### Stored data
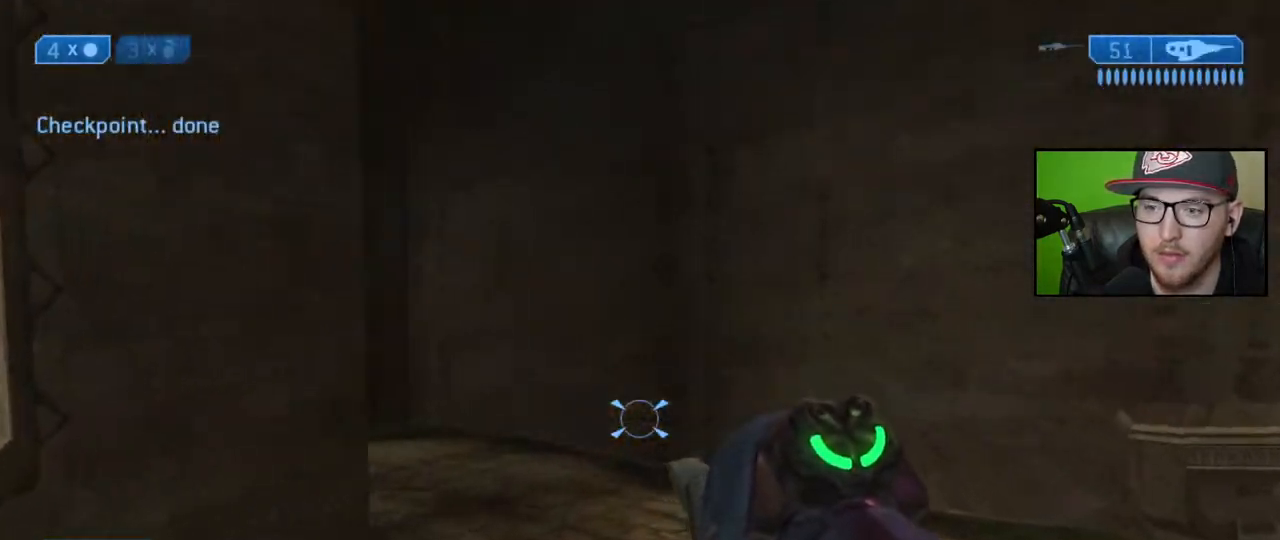
{"buttons": [], "left_stick": "up-right", "right_stick": "left", "events": [[67, "right_stick", "up-left"], [367, "right_stick", "center"], [417, "right_stick", "left"]]}
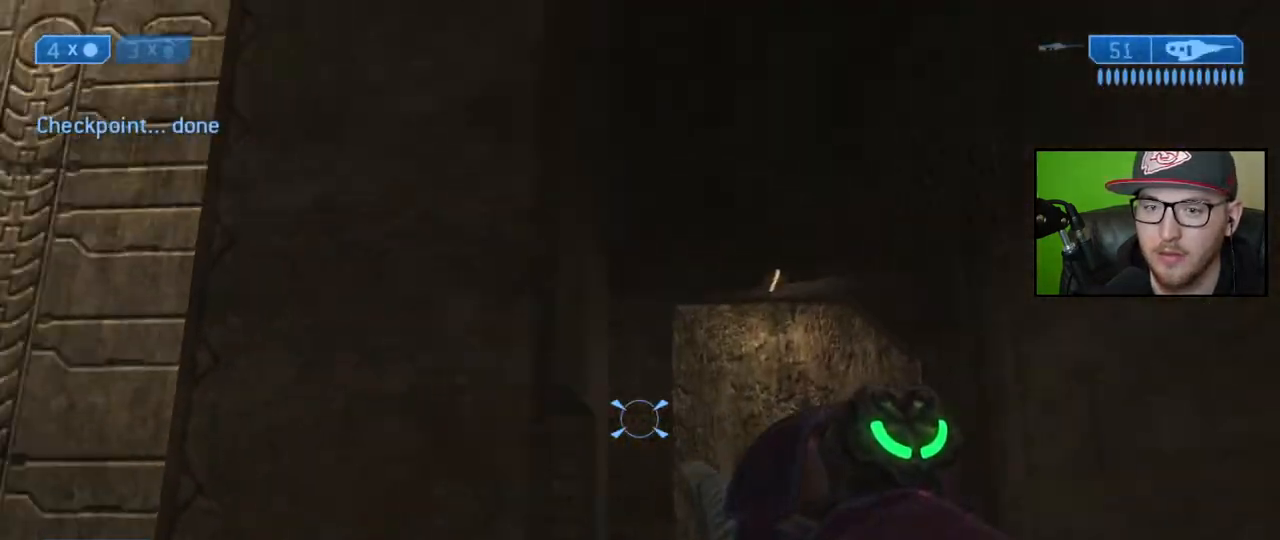
{"buttons": [], "left_stick": "up", "right_stick": "center", "events": [[183, "right_stick", "center"], [483, "left_stick", "up"]]}
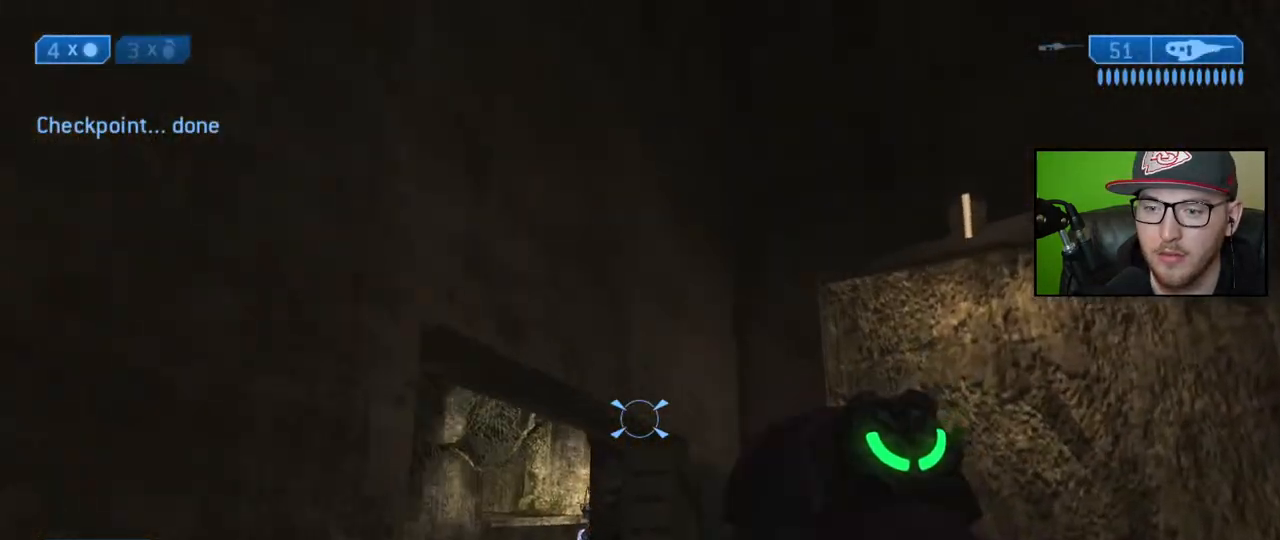
{"buttons": [], "left_stick": "up", "right_stick": "center", "events": [[50, "right_stick", "down-left"], [217, "right_stick", "center"]]}
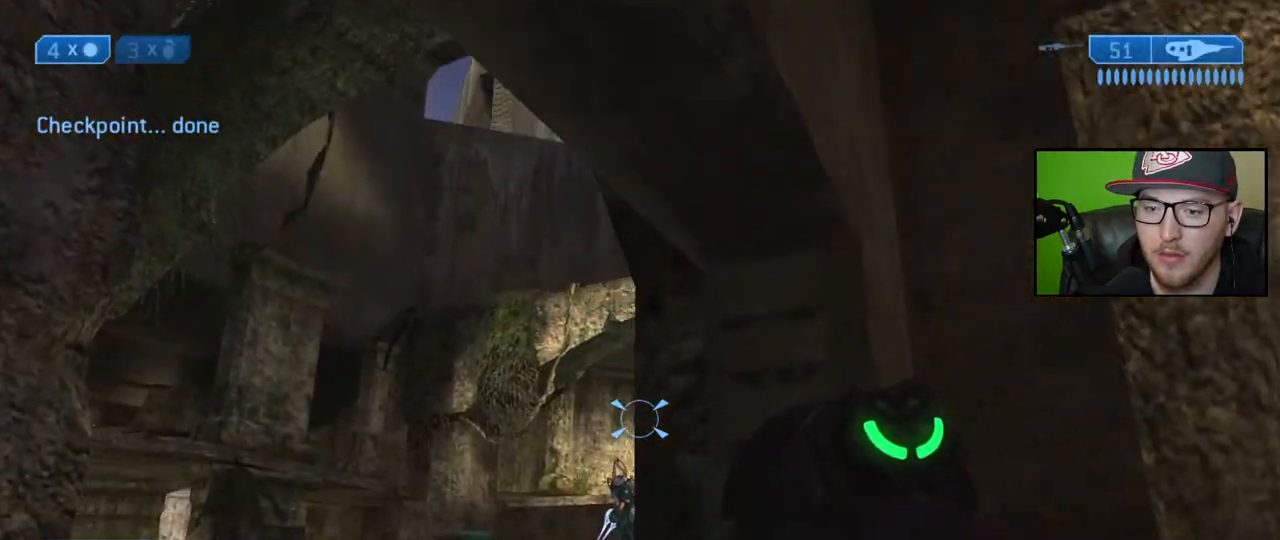
{"buttons": [], "left_stick": "right", "right_stick": "center", "events": [[33, "right_stick", "up"], [50, "left_stick", "center"], [150, "left_stick", "up-left"], [150, "right_stick", "center"], [217, "left_stick", "center"], [250, "L2", "down"], [417, "L2", "up"], [417, "left_stick", "right"]]}
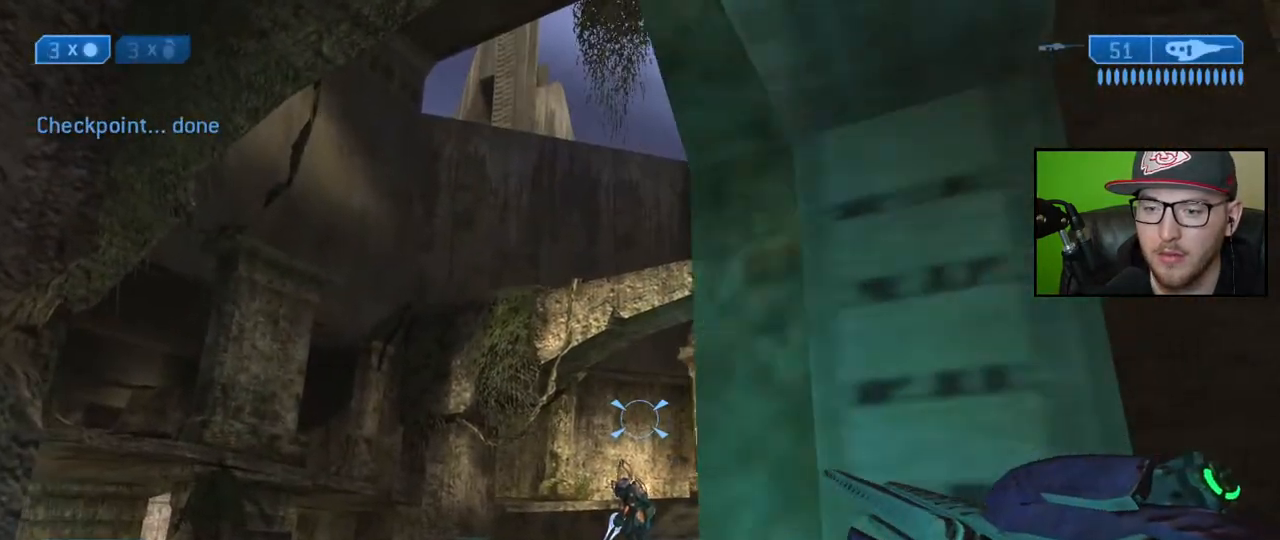
{"buttons": [], "left_stick": "left", "right_stick": "right", "events": [[17, "left_stick", "center"], [433, "right_stick", "right"], [500, "left_stick", "left"]]}
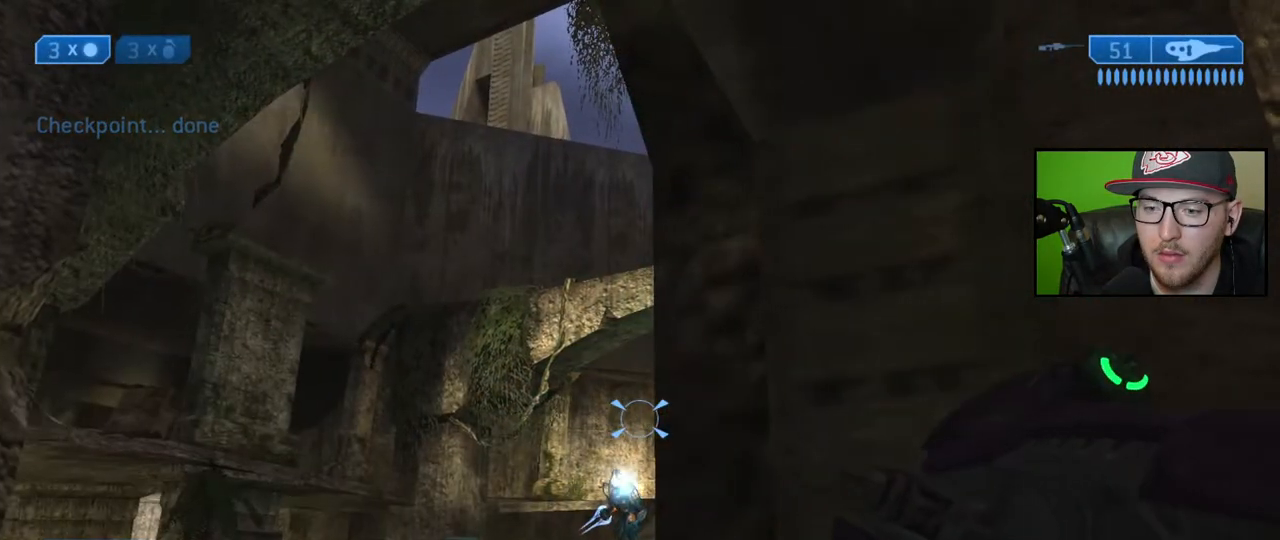
{"buttons": [], "left_stick": "center", "right_stick": "right", "events": [[117, "left_stick", "up-left"], [217, "left_stick", "center"]]}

### Problem to solve
Pull every line containing "down" out of the records.

### Answer to this exercise
{"buttons": [], "left_stick": "up", "right_stick": "center", "events": [[50, "right_stick", "down-left"], [217, "right_stick", "center"]]}
{"buttons": [], "left_stick": "right", "right_stick": "center", "events": [[33, "right_stick", "up"], [50, "left_stick", "center"], [150, "left_stick", "up-left"], [150, "right_stick", "center"], [217, "left_stick", "center"], [250, "L2", "down"], [417, "L2", "up"], [417, "left_stick", "right"]]}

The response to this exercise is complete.